Nella nostra porta c'era un vecchietto, molto vecchio che abitava al terzo piano in faccia a noi. Era un certo signor Lainati infermo da anni che, muori oggi, muori domani, insomma non moriva mai. Una sera, invece del signor Lainati... chi è? Che c'è? Arriva un telegramma. È morto lo zio Ignazio.

Mia madre dice alla Margherita:

«Va subito dallo zio Cecco ad avvertirlo che è morto lo zio Ignazio». Nessuno saprà mai con precisione cosa sia avvenuto nella testa della Margherita durante il tragitto da via Olmetto a piazza della Scala.
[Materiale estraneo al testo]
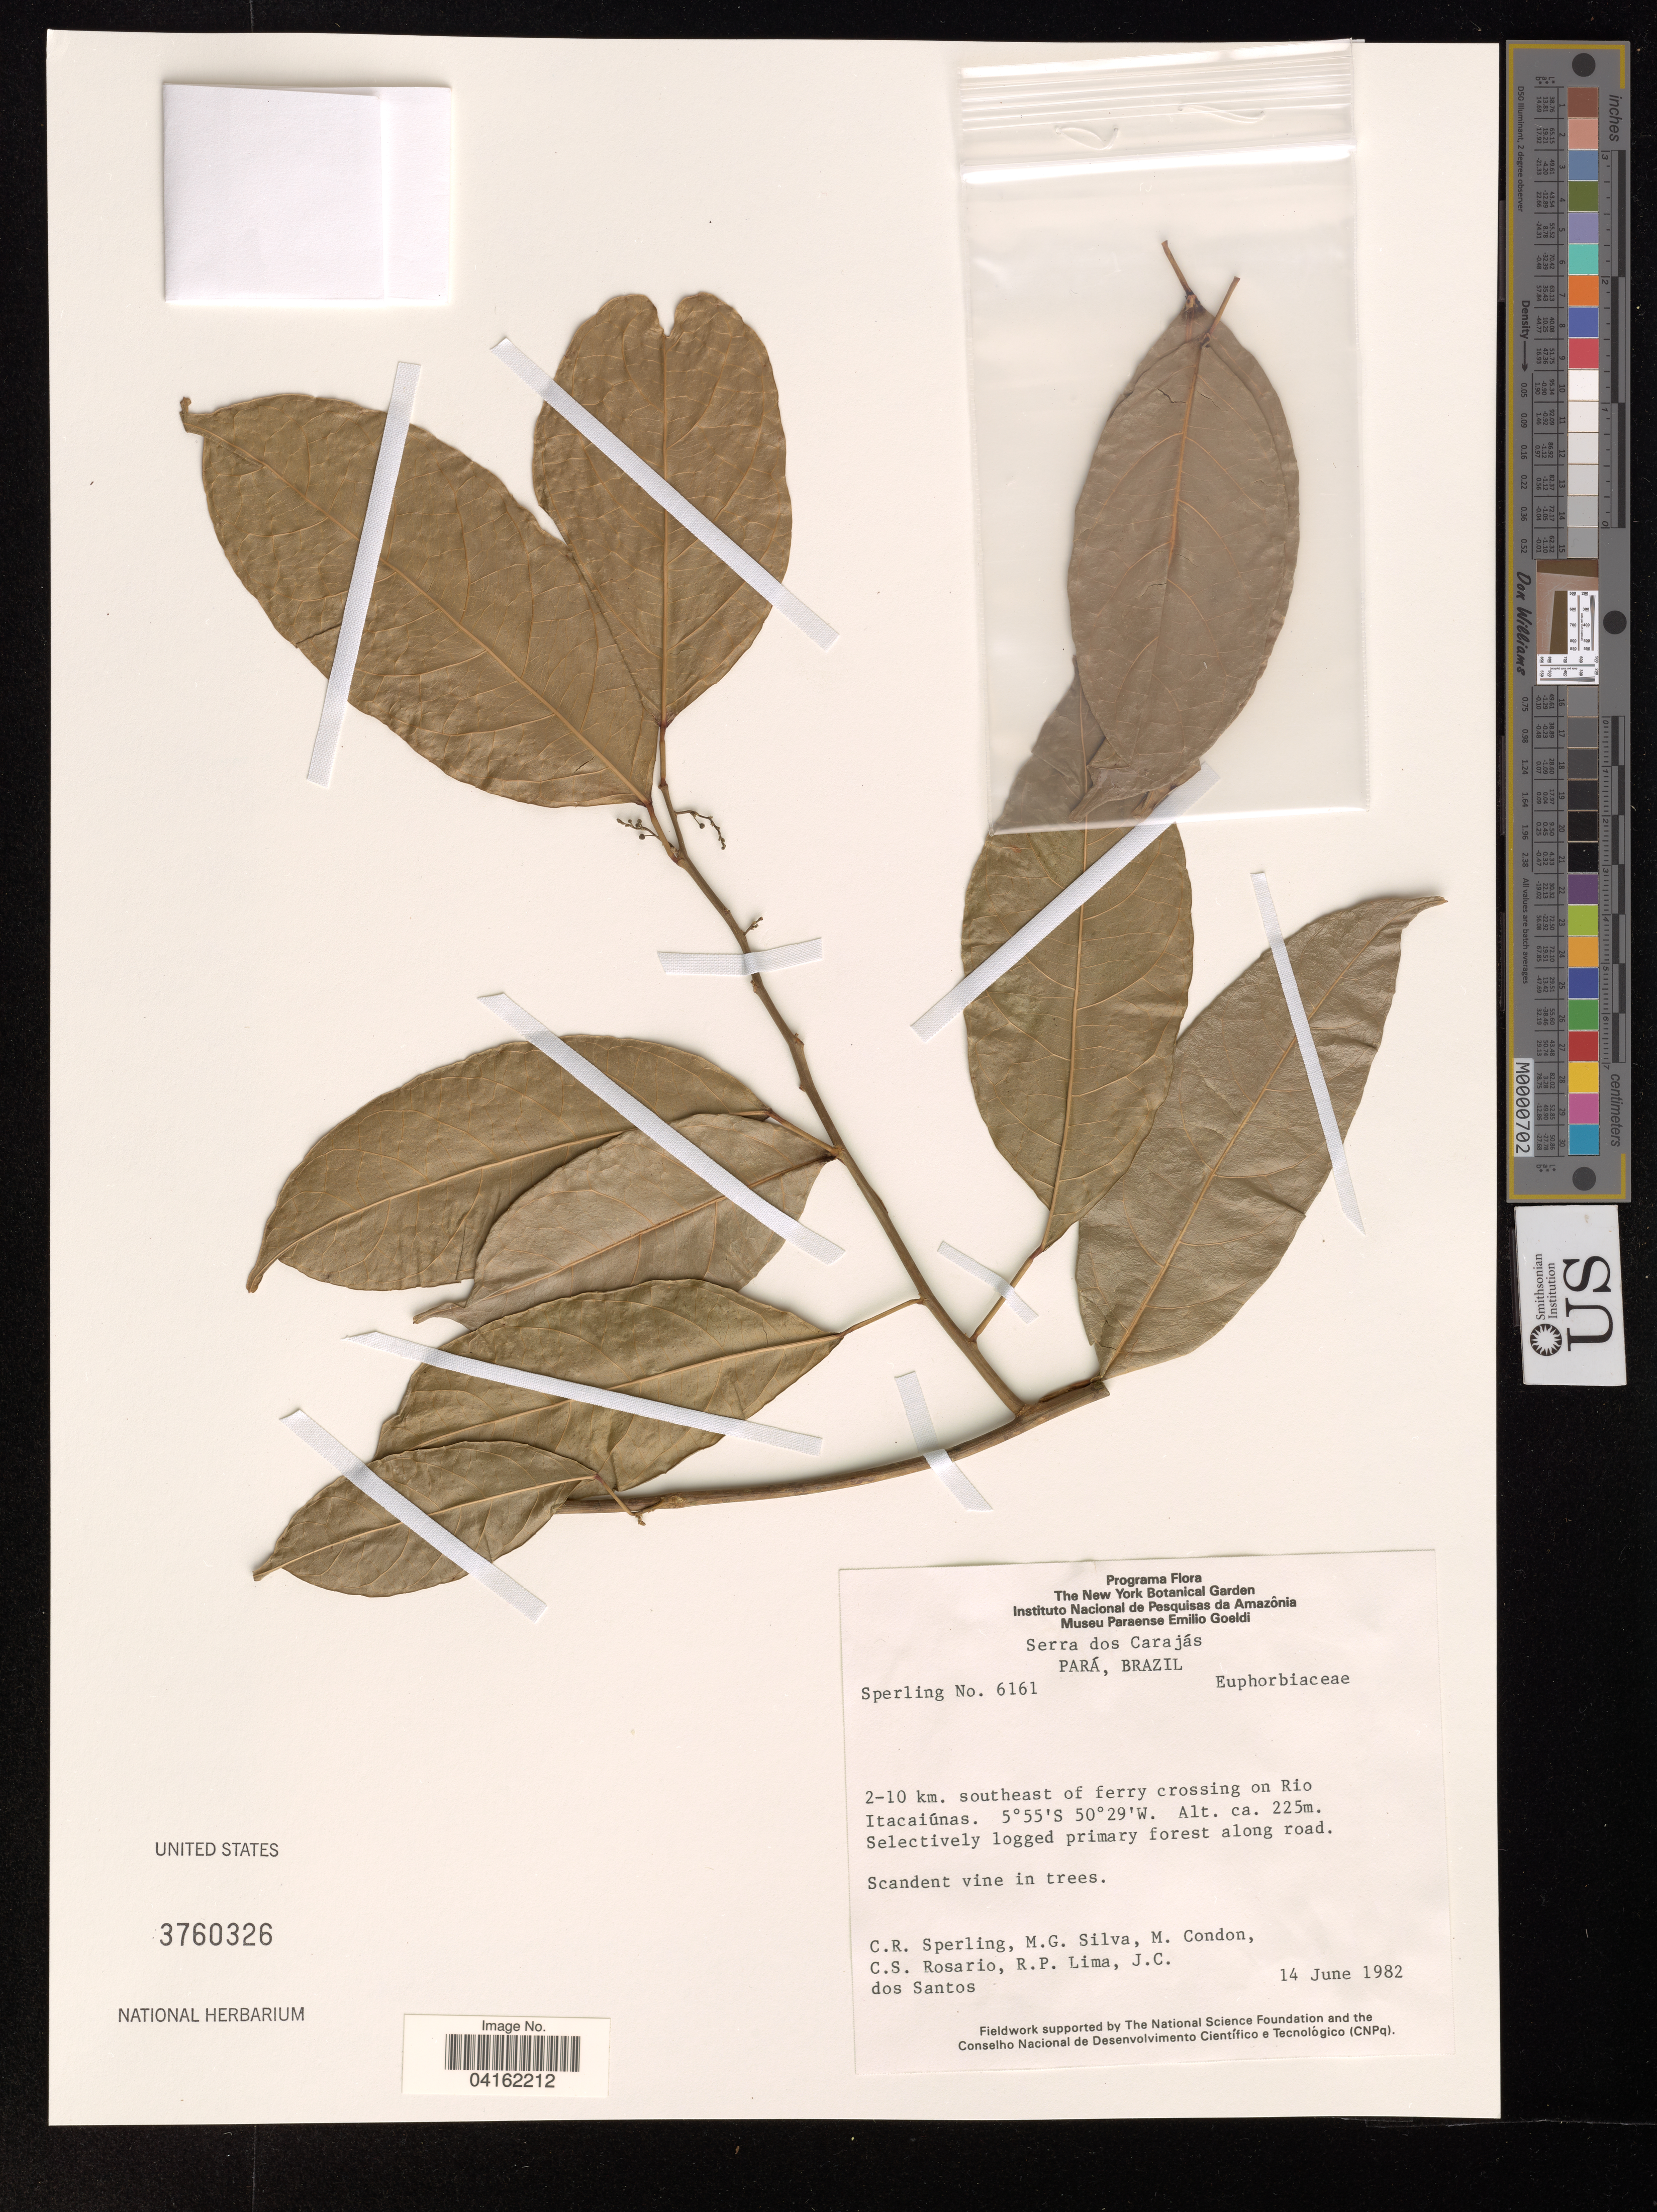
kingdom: Plantae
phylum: Tracheophyta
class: Magnoliopsida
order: Malpighiales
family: Euphorbiaceae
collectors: C. R. Sperling, M. G. Silva, M. Condon, C. S. Rosario & et al.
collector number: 6161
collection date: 1982-06-14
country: Brazil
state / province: Pará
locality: Serra dos Carajás.? 2-10 km. southeast of ferry crossing on Rio Itacaiúnas.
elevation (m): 225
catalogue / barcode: US 3760326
Fatto sta che arriva all'uscio dello zio, suona il campanello, entra come una bomba in sala da pranzo - loro erano a tavola - e spara la sua notizia:

«È mort el scior Lainati!»
«El scior Lainati?!»

Lo zio Cecco guarda la zia Rosa, la zia guarda la Livietta... «Lainati? Chi l'è?...» e poi... giù tutti a ridere! La Margherita resta di stucco! Ma come? Muore un parente e loro ridono?!...

Quando venne da noi di prima mattina col suo fagottello, non lo mise giù senza fare una premessa: «Mi stoo chì fin che gh'òo l'età de andà a servì un pret».

Passarono vent'anni e - puntuale - raggiunta l'età canonica, mantenne la promessa.

Ma dal prete restò poco; tornò da noi. Non era andata d'accordo colla «poveretta de la gesa».

Tanto per chiudere cogli spropositi dirò che il «Circolo d'alta Coltura» di via Amedei per lei - donna di campagna - non poteva esser altro che... «l'Agricoltura», che una raccolta di quadri di Mosè Bianchi, sapendo che le opere d'arte vanno a finire nei Musei, divenne addirittura un «Museo Bianco» e che una nostra amica pittrice fu battezzata dalla Margherita la «sciora di vernis»! Quando viene a Milano per andare - come v'ho detto - «in vecchiaia» e per riscuotere le cedole, se non mi trova si ferma in portineria. Credo che in cinque minuti di permanenza anche i tre gatti finiscono col sapere di me vita morte e miracoli e che a lei per conto suo sono svelati gli interessi e i misteri di tutta la porta. Poi andiamo tutti e due alla Banca Ponti per le cedole. Là me le pagano senza bisogno di distinta e la Margherita compensa la correntezza bancaria presentandomi sotto nuova veste: «Quest chì l'è el mè signorino!»

Ho i capelli bianchi e temo di farci una ridicola figura.